Stored data:
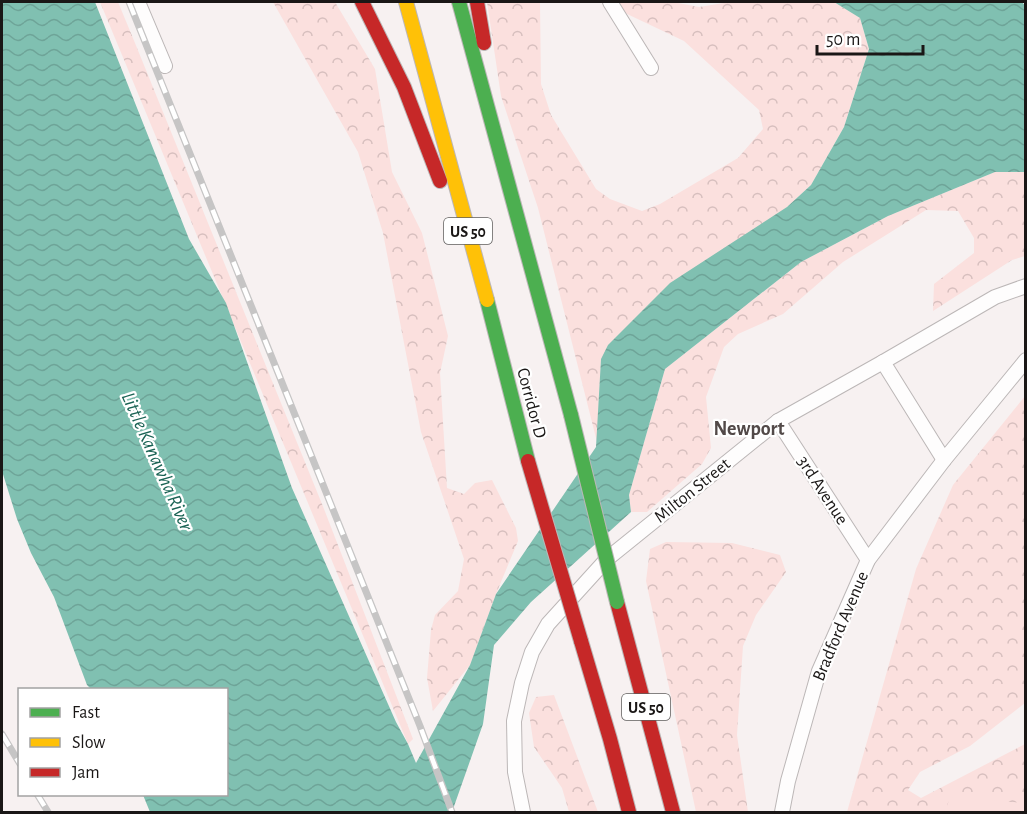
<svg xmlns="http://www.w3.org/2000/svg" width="1027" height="814" viewBox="0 0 1027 814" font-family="'Alegreya Sans',sans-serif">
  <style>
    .forest { fill: url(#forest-crowns) }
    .park { fill: #fbe0de }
    .water { fill: url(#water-waves) }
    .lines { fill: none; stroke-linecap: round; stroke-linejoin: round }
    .street-casing { stroke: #bcb7b7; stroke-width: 16 }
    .fast-casing { stroke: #bcb7b7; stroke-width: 16 }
    .slow-casing { stroke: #bcb7b7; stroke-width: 16 }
    .jam-casing { stroke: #bcb7b7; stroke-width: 16 }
    .street { stroke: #fefdfd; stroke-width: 14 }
    .fast { stroke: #4caf50; stroke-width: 14 }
    .slow { stroke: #ffc107; stroke-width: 14 }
    .jam { stroke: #c62828; stroke-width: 14 }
    .rail-casing { stroke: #c6c5c5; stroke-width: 7 }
    .rail { stroke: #fff; stroke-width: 4.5; stroke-dasharray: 14; stroke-linecap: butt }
    .fast-bridge-casing { stroke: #bcb7b7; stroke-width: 16; stroke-linecap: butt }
    .jam-bridge-casing { stroke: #bcb7b7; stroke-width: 16; stroke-linecap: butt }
    .fast-bridge { stroke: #4caf50; stroke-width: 14 }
    .jam-bridge { stroke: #c62828; stroke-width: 14 }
    .labels { text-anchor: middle; stroke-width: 4.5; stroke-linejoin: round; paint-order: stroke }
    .shield { fill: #fff; stroke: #5f5d5c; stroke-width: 1.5 }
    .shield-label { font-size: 16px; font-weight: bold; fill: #1a1716 }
    .street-label { font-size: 18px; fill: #1a1716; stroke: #fff }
    .neighbourhood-label { font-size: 20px; font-weight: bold; fill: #524948; stroke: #fff }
    .water-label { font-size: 20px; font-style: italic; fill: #1a6354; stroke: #fff }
  </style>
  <defs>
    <pattern id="forest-crowns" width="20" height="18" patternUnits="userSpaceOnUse" patternTransform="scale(1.5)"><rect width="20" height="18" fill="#fbe0de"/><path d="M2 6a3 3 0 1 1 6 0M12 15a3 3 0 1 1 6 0" fill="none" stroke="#d7bfbe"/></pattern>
    <pattern id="water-waves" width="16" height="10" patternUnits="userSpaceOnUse" patternTransform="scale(1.5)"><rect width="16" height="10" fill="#80c0b1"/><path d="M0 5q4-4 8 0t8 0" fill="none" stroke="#6ea498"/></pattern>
  </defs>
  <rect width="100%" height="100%" fill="#f7f1f1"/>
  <!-- forest -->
  <g class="forest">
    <path d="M100,2H118L135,43L324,509L413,739L408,744Z"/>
    <path d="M273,2H335L375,69L392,172L422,233L448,336L440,373L447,488L464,494L475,483L492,480L516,528L518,541L496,594L470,665L433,711L427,678L431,630L435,615L458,591L464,559L421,432L383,233L358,152Z"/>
    <path d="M487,2H540L541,84L551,115L596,189L610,199L642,211L660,204L738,158L763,129L759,110L684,41L625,13L614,2H673L699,7L730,2H834L860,18L869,49L844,127L811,185L787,207L601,359L597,442L538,208L501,96Z"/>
    <path d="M995,172H1025V256L1012,260L933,311L934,284L974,253V238L958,211L926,210L843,262L783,314L738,334L724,347L706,397L711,448L702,464L647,512H631L629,495L665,369L801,262L888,216Z"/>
    <path d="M1025,396V703L970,746L920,772L908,790L921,798L1025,744V812H847L916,569L953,485Z"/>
    <path d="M666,542L732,543L780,555L786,572L756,615L743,646L737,735L748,812H696L646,581L650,549Z"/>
    <path d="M554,695L598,812H569L562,788L534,747L529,713L536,697Z"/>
  </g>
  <!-- park -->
  <path class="park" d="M950,797L1025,803V812H945Z"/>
  <!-- water -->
  <path class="water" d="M2,2H95L189,239L226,303L292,488L396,722L408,744L416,763L470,665L496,594L596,447L601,359L608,345L670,283L787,207L811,185L844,127L869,49L860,18L834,2H1022L1026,7L1025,172H995L888,216L801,262L665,369L629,495L631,512L531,602L494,645L483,724L452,812H150L143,795L226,794V690L91,689L87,685L54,597L31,553L17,519L2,471Z"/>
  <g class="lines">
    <defs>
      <g id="street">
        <path d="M138,2L165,66"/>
        <path d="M610,2L651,68"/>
        <path d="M883,362L944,460"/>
        <path d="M778,421L868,560"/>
        <path d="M523,812L515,772L514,721L522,683L532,652L548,624L607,559L778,421L883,362L995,297L1026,286"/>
        <path d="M782,812L788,781L819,671L868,560L944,460L1026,360"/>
      </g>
      <g id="fast">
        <path d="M459,2L571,415"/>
        <path d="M487,300L528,461"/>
      </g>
      <path id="slow" d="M406,2L487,300"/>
      <g id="jam">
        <path d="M362,2L404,87L440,181"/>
        <path d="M477,2L484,43"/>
        <path d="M617,602L673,812"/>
        <path d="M581,641L610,739L629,812"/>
      </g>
    </defs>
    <!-- street casing -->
    <use href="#street" class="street-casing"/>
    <!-- fast casing -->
    <use href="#fast" class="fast-casing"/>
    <!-- slow casing -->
    <use href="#slow" class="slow-casing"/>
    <!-- jam casing -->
    <use href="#jam" class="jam-casing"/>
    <!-- street -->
    <use href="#street" class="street"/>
    <!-- fast -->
    <use href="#fast" class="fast"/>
    <!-- slow -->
    <use href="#slow" class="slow"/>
    <!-- jam -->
    <use href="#jam" class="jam"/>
    <defs>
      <g id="rail">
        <path d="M129,2L420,726L452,812"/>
        <path d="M2,734L20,764"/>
        <path d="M37,794L48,812"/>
      </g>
    </defs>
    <!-- rail casing -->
    <use href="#rail" class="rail-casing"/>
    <!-- rail -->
    <use href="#rail" class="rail"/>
    <defs>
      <path id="fast-bridge" d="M571,415L617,602"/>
      <path id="jam-bridge" d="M528,461L581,641"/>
    </defs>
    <!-- fast-bridge casing -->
    <use href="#fast-bridge" class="fast-bridge-casing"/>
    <!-- jam-bridge casing -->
    <use href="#jam-bridge" class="jam-bridge-casing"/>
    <!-- fast-bridge -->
    <use href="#fast-bridge" class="fast-bridge"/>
    <!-- jam-bridge -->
    <use href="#jam-bridge" class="jam-bridge"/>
  </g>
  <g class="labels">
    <!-- shield labels -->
    <g class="shield">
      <rect x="444" y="218" width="48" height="26" rx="4.5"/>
      <rect x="622" y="694" width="48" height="26" rx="4.5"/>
    </g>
    <g class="shield-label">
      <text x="468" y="237">US 50</text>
      <text x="646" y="713">US 50</text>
    </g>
    <!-- street labels -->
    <g class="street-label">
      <text transform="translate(532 403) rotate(75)" y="6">Corridor D</text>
      <text transform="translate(692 490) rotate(-39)" y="6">Milton Street</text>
      <text transform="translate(823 490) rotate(57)" y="6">3rd Avenue</text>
      <text transform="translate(840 626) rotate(-67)" y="6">Bradford Avenue</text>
    </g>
    <!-- neighbourhood labels -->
    <g class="neighbourhood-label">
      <text x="749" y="435">Newport</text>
    </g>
    <!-- water labels -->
    <g class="water-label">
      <text transform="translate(158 461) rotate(66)" y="7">Little Kanawha River</text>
    </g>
  </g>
  <!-- border -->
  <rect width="1027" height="814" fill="none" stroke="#1a1716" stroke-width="6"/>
  <!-- legend -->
  <rect x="18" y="688" width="210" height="108" fill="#ffffff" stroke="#a3a2a2" stroke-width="1.5"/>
  <rect x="30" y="708" width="30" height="9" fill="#4caf50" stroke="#a3a2a2" stroke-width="1.5"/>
  <text x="72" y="718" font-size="18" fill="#1a1716">Fast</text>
  <rect x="30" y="738" width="30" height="9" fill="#ffc107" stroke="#a3a2a2" stroke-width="1.5"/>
  <text x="72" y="748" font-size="18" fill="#1a1716">Slow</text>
  <rect x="30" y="768" width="30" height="9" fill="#c62828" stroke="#a3a2a2" stroke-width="1.5"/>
  <text x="72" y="778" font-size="18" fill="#1a1716">Jam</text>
  <!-- scale -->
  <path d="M817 45v9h106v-9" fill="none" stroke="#1a1716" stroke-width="3"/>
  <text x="826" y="45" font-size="18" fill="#1a1716" stroke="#ffffff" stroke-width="4.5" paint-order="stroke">50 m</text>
</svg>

What the task requires: Check each line of the records above for the string "lines", and report every line that has it.

Final answer:
    .lines { fill: none; stroke-linecap: round; stroke-linejoin: round }
  <g class="lines">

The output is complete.